A primeira: como é que o considerar da indissociação de corpo e espaço implica estas instâncias em accionamentos que são sempre co-dependentes?
A segunda: e do pressuposto da co-dependência como se pode habitar um espaço público questionando as (paradoxais) relações hierárquicas que ali estão?
Primeiramente o que nos interessa nessa exploração é considerar a autonomia e intrínsicalidade de corpo e espaço através da interface do som, donde o evideciar de hábitos desdobra triangulamentos que trazem ao corpo a consciência do ouvido, ao ouvido a consciência do lugar. É nesse resultado que se encontra a pertinência do acontecimento enquanto ampliação de uma realidade vulgar, que como tal se torna distinto e exclusivo. O entendimento dessa vulgaridade aproxima-se da questão relativa a arte vs. real. Qual dos conceitos pertence a si, e qual é a interferência maior. Irá este espaço interferir mais na dança que a dança no espaço? Irá o espaço e a dança interferir mais na audição que a audição no espaço e na dança? Três sujeitos que se objectam, se fundem apesar de sem perderem a sua individualidade.
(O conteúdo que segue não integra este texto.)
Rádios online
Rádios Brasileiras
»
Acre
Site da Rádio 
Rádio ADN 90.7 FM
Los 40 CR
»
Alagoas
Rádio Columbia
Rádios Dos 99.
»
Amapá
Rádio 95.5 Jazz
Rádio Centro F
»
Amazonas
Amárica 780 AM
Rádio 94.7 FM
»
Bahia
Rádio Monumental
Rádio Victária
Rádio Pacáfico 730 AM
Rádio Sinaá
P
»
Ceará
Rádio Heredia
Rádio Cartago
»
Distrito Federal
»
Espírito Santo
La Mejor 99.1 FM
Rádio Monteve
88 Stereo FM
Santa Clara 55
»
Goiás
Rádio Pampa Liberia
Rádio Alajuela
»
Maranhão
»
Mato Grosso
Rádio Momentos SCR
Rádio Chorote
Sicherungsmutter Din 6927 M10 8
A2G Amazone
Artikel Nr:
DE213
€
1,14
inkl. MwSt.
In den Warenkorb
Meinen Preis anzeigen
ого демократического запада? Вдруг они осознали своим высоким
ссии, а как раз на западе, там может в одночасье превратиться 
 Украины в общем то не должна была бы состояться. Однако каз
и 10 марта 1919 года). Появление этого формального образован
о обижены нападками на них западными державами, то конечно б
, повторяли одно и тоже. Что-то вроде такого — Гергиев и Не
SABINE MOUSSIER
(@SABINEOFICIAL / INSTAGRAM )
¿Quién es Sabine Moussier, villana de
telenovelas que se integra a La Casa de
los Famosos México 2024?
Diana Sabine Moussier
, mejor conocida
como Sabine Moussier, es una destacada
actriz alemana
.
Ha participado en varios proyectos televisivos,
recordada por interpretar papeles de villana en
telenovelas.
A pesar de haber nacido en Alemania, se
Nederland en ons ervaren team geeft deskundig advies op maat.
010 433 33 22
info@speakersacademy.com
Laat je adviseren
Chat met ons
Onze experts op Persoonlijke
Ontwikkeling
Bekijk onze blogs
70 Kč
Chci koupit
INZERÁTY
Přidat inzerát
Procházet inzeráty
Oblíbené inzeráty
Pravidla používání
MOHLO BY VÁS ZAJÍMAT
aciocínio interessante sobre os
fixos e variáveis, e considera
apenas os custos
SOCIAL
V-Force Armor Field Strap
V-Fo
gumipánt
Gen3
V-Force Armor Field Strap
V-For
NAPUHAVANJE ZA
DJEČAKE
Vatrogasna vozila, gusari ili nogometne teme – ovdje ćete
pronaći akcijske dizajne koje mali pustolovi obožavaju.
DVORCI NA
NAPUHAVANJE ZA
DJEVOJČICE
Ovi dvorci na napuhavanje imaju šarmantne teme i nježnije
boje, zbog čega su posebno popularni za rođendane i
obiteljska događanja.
Como proposta de investigação das relações hierárquicas entre corpo, som e espaço, propõe-se a criação de uma textura corporal co-dependente de aparatos de suporte (estruturas de apoio, corrimãos, paredes, muros, degraus, estímulos sonoros, etc.) presentes no espaço. O corpo cria-se com o espaço onde portanto as formas evidenciam percursos de movimento, borrando assim as noções de sujeito e objecto, de uso e propriedade, de acção e reacção.